A 12-lead ECG assay was performed using a commercial system from AD Instruments (Colorado Springs, CO, USA) according to our previously published protocol (24). The Q wave amplitude was determined using the lead I tracing. Other ECG parameters were analyzed using the lead II tracing. The QTc interval was determined by correcting the QT interval with the HR as described by Mitchell et al. (44). The cardiomyopathy index was calculated by dividing the QT interval by the PQ segment (45). Left ventricular hemodynamics was evaluated using a closed chest approach as we had previously described (24). The resulting PV loops were analyzed with the PVAN software (Millar Instruments, Houston, TX, USA).

Statistical analysis

Data are presented as mean ± standard error of the mean (s.e.m.).
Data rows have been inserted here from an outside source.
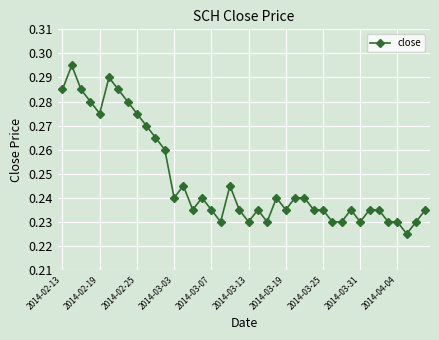

What is the sum of all values?

9.9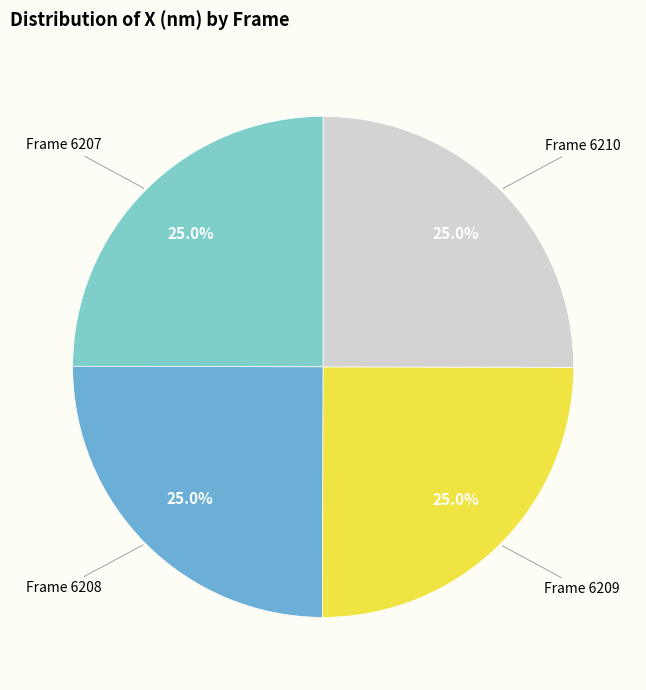

Count the number of slices in the pie.

4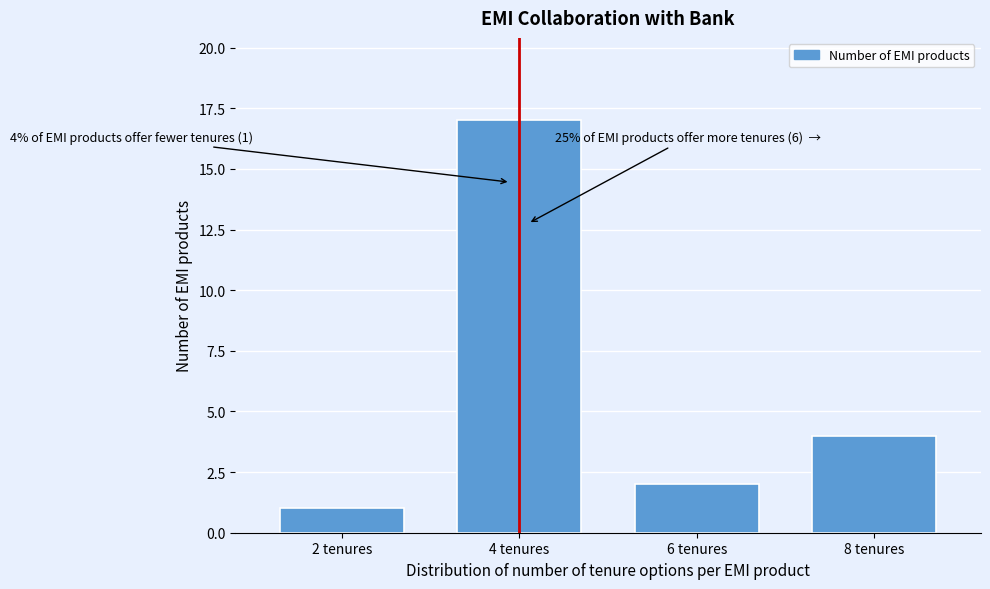

Reading left to right, what are all the values shown in this chart?

1	17	2	4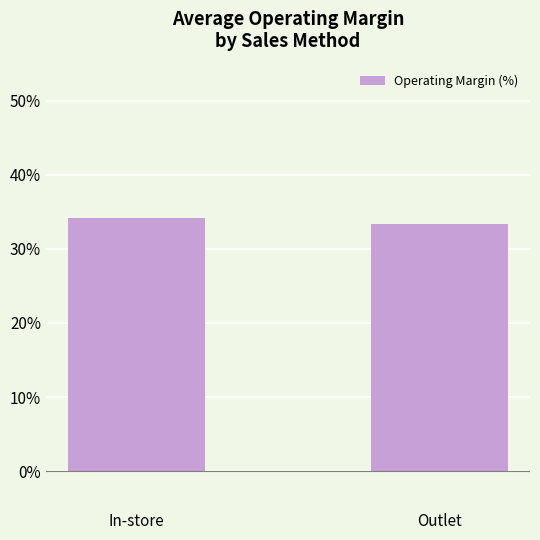

What value does the data have at Outlet?

33.3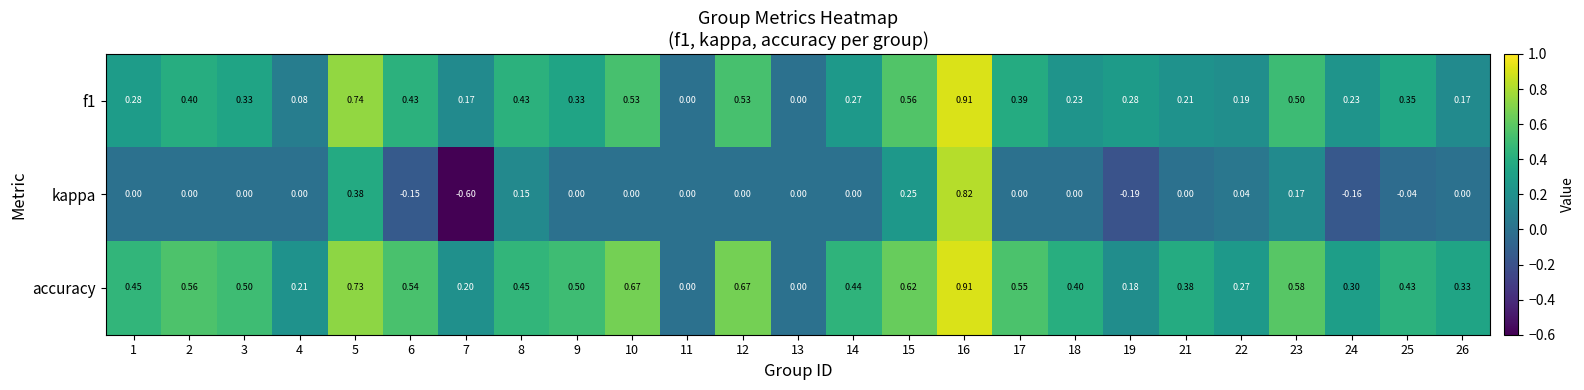

Which series has the largest total across all categories?

accuracy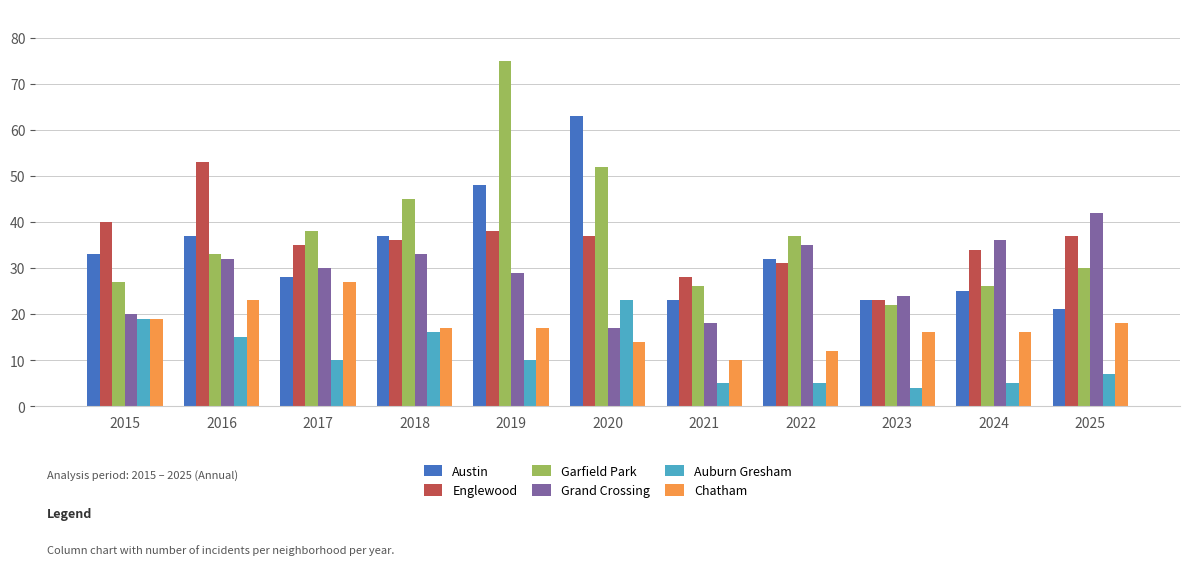

How many bars are there in total?

66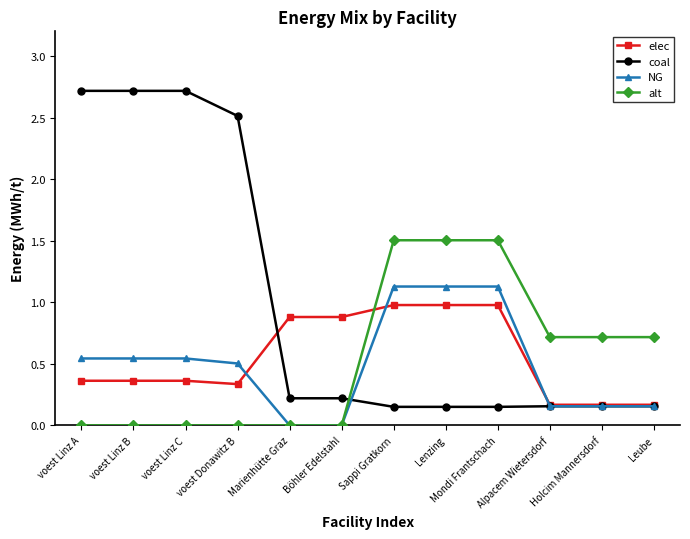

Which series has the largest range (max minus min)?

coal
The SPSS software (SPSS, Chicago, IL, USA) was used for statistical analysis. One-way ANOVA analysis and Bonferroni post hoc analysis were used for multiple group comparisons. A P < 0.05 was considered statistically significant.

SUPPLEMENTARY MATERIAL

Supplementary Material is available at HMG online.

FUNDING

This work was supported by grants from the National Institutes of Health HL-91883 (D.D.) and AR-49419 (D.D.), the Muscular Dystrophy Association (D.D.) and the Parent Project Muscular Dystrophy (D.D.).

Supplementary Material

Supplementary Data

ACKNOWLEDGEMENTS

We thank Mr. Nick Marschalk, Ms. Chun Long, Lakmini Wasala and Keqing Zhang for excellent technical assistance. We thank the University of Missouri Transgenic Animal Core for the help with generating the founder transgenic mice.

Conflict of Interest statement. None declared.